Dimanche 9 mars 2008
Quand nous lisons dans la presse "Une ménagère rendue folle par son aspirateur tue son chat", nous imaginons sans peine le désarroi du fabricant de l'aspirateur (dont la marque appraît clairement sur la photo). Comment éviter toute cette mauvaise publicité ? Il s'interroge, et la réponse lui vient directement à l'esprit lors du troisième brainstorming, tout de suite après "supprimer les photographes" et "interdire les chats" : "fabriquer des aspirateurs qui ne rendent pas les ménagères folles au point qu'elles tuent leur chat".

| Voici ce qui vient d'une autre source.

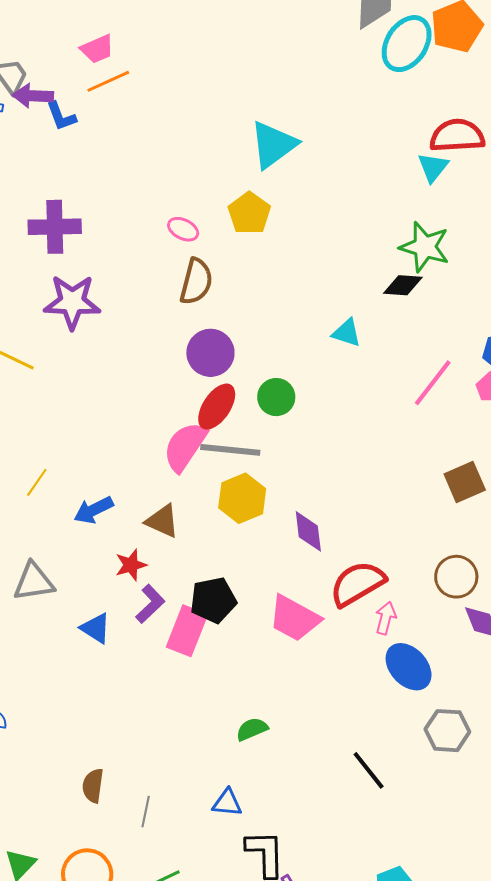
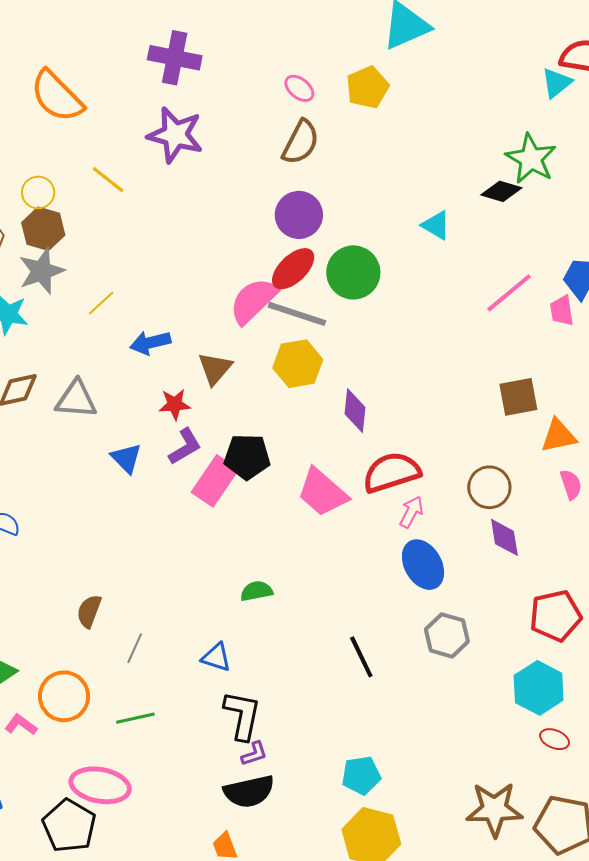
green circle: (276, 397) -> (353, 272), size x1.4
brown triangle: (162, 521) -> (215, 368), turned 33

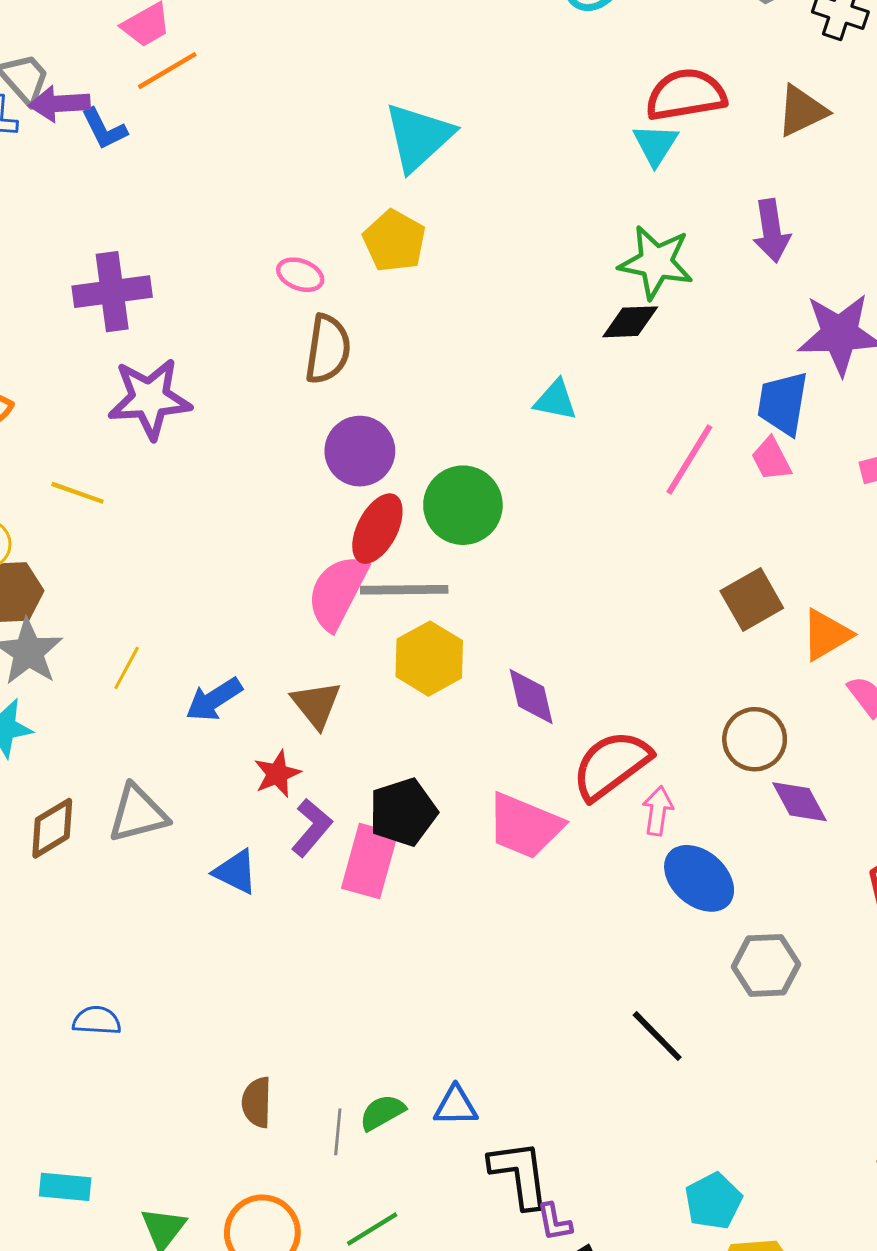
green semicircle: (257, 591) -> (382, 1112), moved
purple L-shape: (254, 754) -> (554, 1222), turned 116

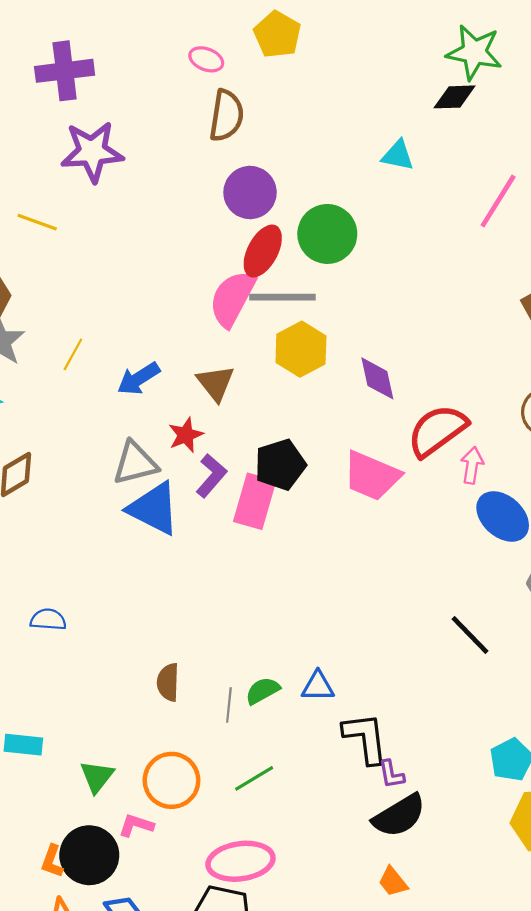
gray triangle: (138, 814) -> (135, 463), moved
blue triangle: (236, 872) -> (154, 508), size x1.6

La motion n'est pas anodine, puisqu'elle implique que le fabricant changeât sa façon de concevoir ses aspirateurs. Comme le fabricant d'aspirateurs sait, tout au fond de lui, que sa façon de faire les aspirateurs est la Bonne façon, cette idée ne passe pas sans de nombreux cris et quelques cachets pour l'humeur. Et puis, après tout, changer quoi pour quoi ?

-- On ne peut pas leur apprendre un peu la logique, à ces ménagères ? se plaint le fabricant.
-- On a déjà fait un manuel utilisateur pour leur expliquer et ça n'a pas marché, répond son assistant. C'est comme si certaines ménagères ne le lisaient carrément pas.
-- Il n'y a qu'à écrire sur le boîter de l'aspirateur.
-- Déjà fait, pas marché. D'ailleurs il n'y a plus de place sur le boîtier.
-- Il n'y a aucune raison que ça ne marche pas !
-- Les faits sont là. Vous avez vu le journal. Et puis on en a parlé en réunion, on est obligé de faire quelque chose.
-- Il suffit qu'on réfléchisse pour se mettre à leur place.
-- .........
-- C'est vrai, on le fait déjà. Mais... attendez... J'ai la solution !

Le fabricant décide de faire participer des ménagères à la création d'aspirateurs. A l'annonce de l'idée, toute l'équipe prend peur et c'est grande confusion dans la salle de réunion. Mais le fabricant énonce tous les avantages que cela représente :

Petit un. Si la ménagère fréquente l'équipe de conception, il sera plus facile de lui expliquer pourquoi les aspirateurs sont faits comme ça, au besoin en lui répétant de plusieurs façons différentes, et elle ne manquera pas de se rendre aux arguments de l'équipe.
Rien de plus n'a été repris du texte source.